=== Exercise ===
Convert the listing below into a Markdown table with the columns No and Line, one row per nonblank line, numbered in order. Omit the picture lines.

[[ Working data open ]]

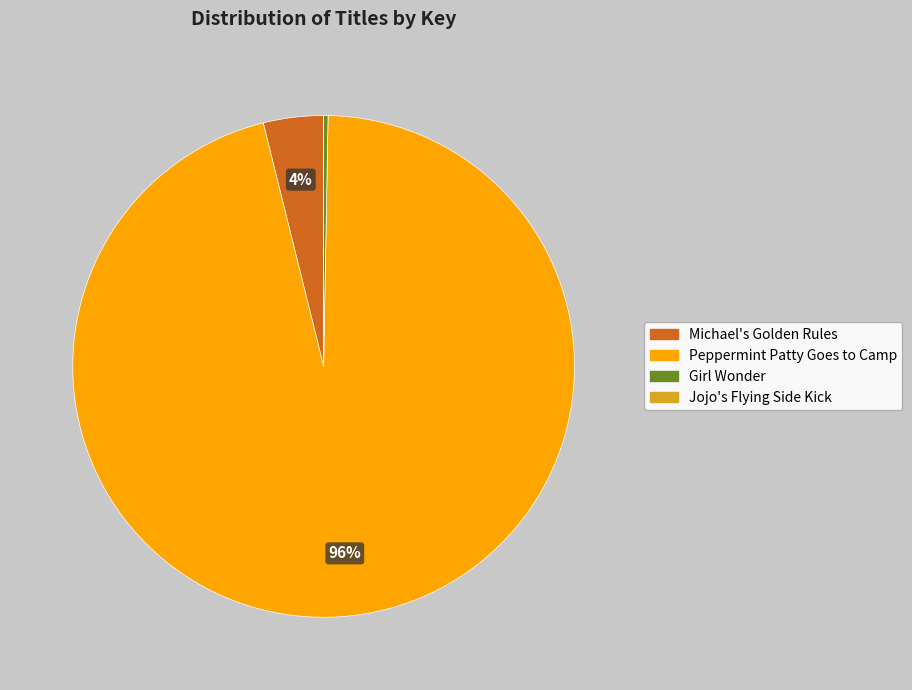

Is it true that Girl Wonder is 6% of the pie?

False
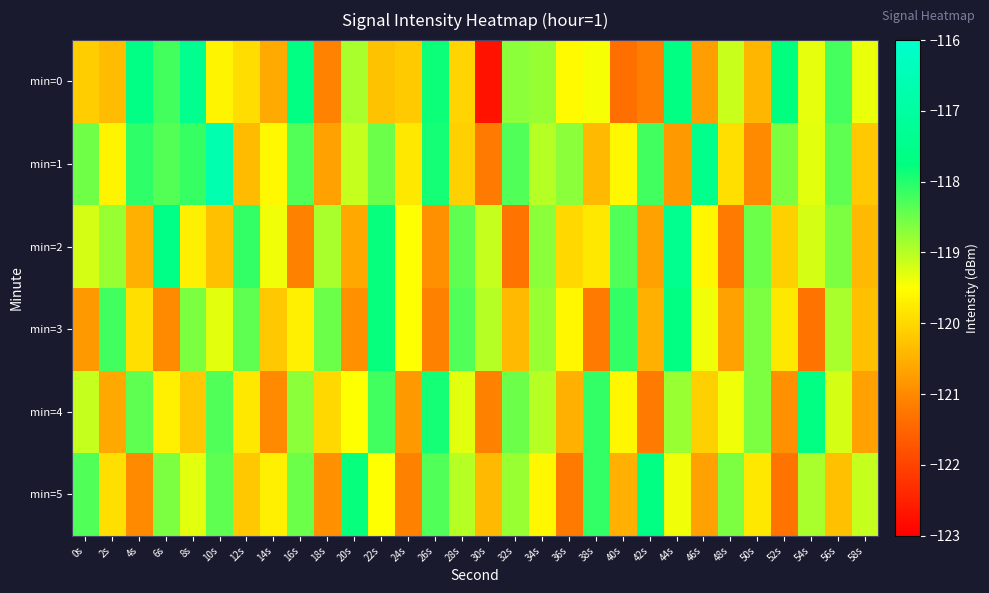

What is the total value across all series at 8s?

-713.4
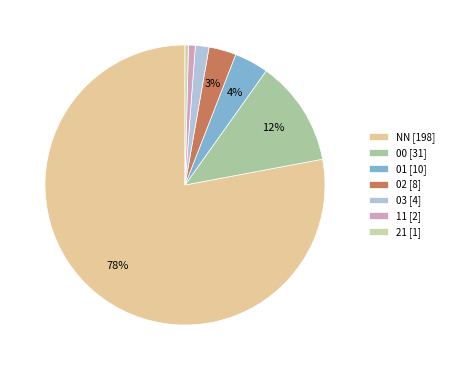

Count the number of slices in the pie.

7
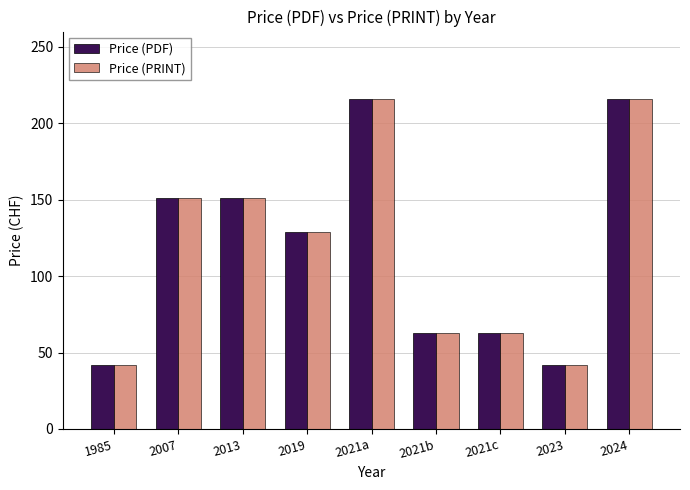

What position from the left is 2021c?

7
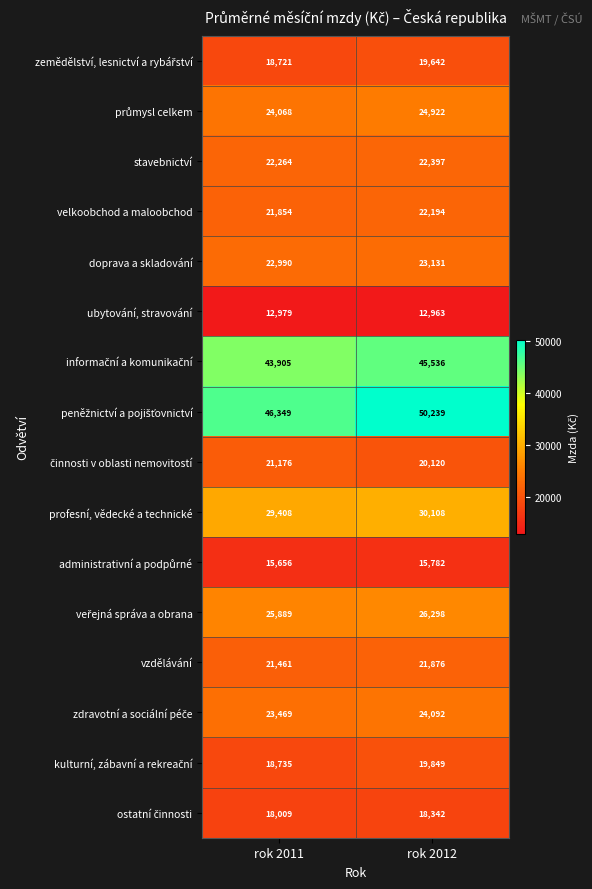

What is the spread (max minus min) of values at rok 2011?

33370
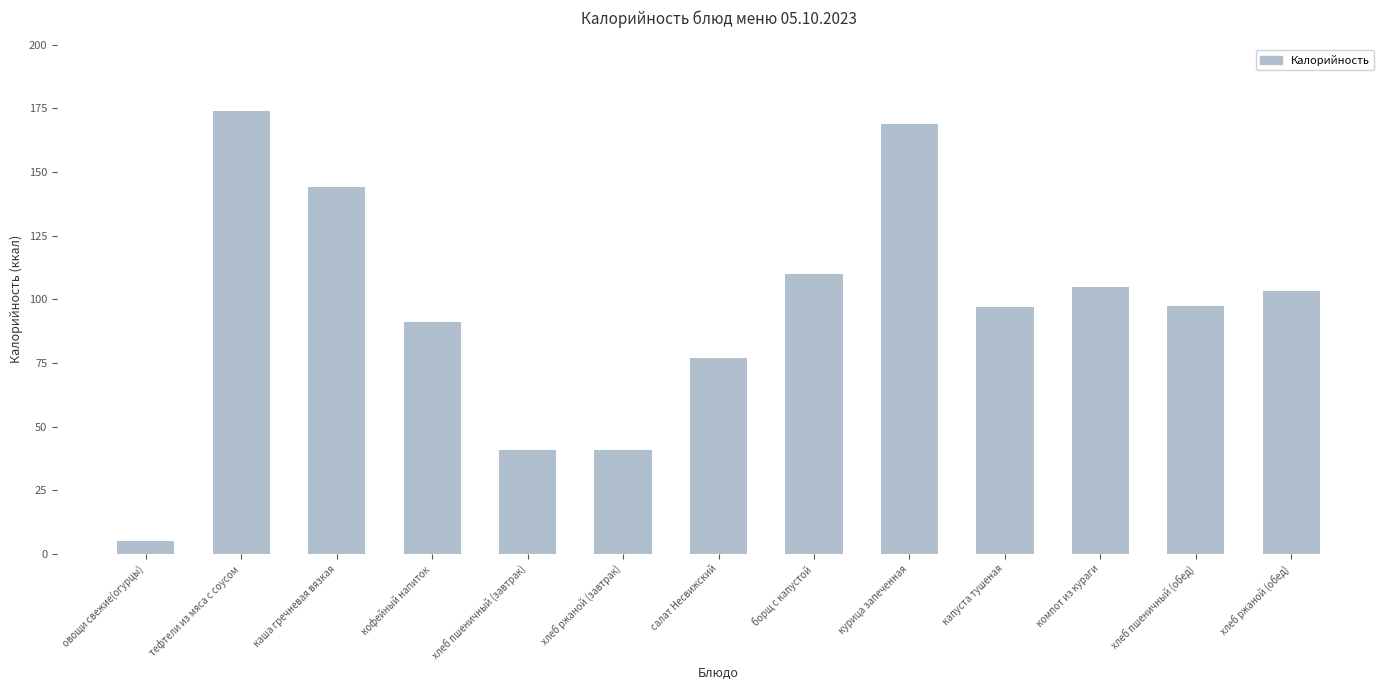

What is the maximum value shown in the chart?

174.0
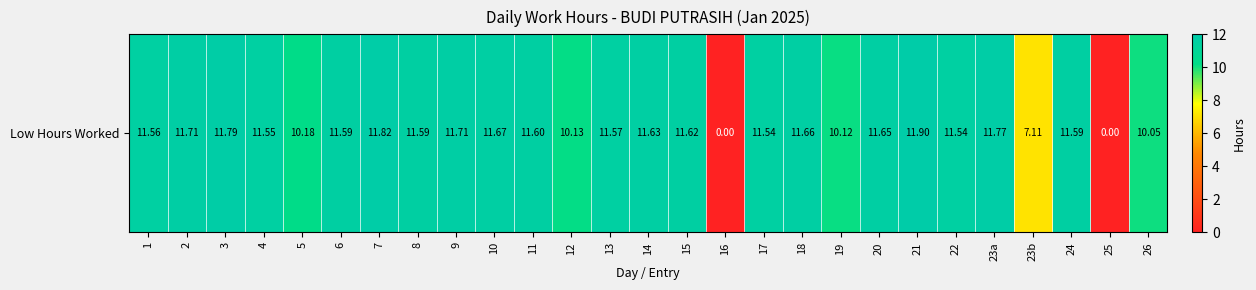

What is the average value?

10.4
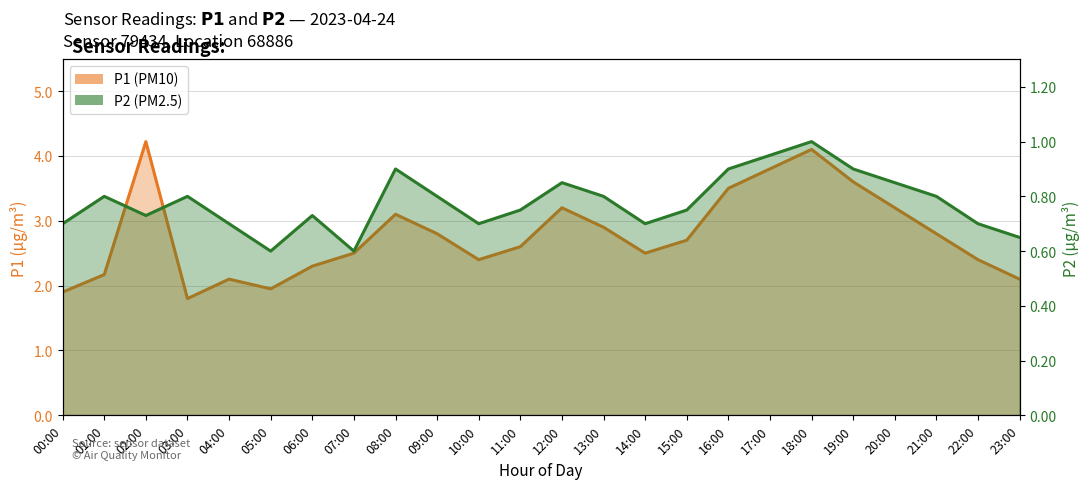

Reading right to left, what are all the values shown in this chart?

P1: 2.1	2.4	2.8	3.2	3.6	4.1	3.8	3.5	2.7	2.5	2.9	3.2	2.6	2.4	2.8	3.1	2.5	2.3	1.9	2.1	1.8	4.2	2.2	1.9
P2: 0.7	0.7	0.8	0.8	0.9	1.0	0.9	0.9	0.8	0.7	0.8	0.8	0.8	0.7	0.8	0.9	0.6	0.7	0.6	0.7	0.8	0.7	0.8	0.7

[[ Working data closed ]]

=== Written answer ===
| No | Line |
|---|---|
| 1 | Is it true that Girl Wonder is 6% of the pie? |
| 2 | False |
| 3 | What is the total value across all series at 8s? |
| 4 | -713.4 |
| 5 | Count the number of slices in the pie. |
| 6 | 7 |
| 7 | What position from the left is 2021c? |
| 8 | 7 |
| 9 | What is the spread (max minus min) of values at rok 2011? |
| 10 | 33370 |
| 11 | What is the maximum value shown in the chart? |
| 12 | 174.0 |
| 13 | What is the average value? |
| 14 | 10.4 |
| 15 | Reading right to left, what are all the values shown in this chart? |
| 16 | P1: 2.1	2.4	2.8	3.2	3.6	4.1	3.8	3.5	2.7	2.5	2.9	3.2	2.6	2.4	2.8	3.1	2.5	2.3	1.9	2.1	1.8	4.2	2.2	1.9 |
| 17 | P2: 0.7	0.7	0.8	0.8	0.9	1.0	0.9	0.9	0.8	0.7	0.8	0.8	0.8	0.7	0.8	0.9	0.6	0.7	0.6	0.7	0.8	0.7	0.8	0.7 |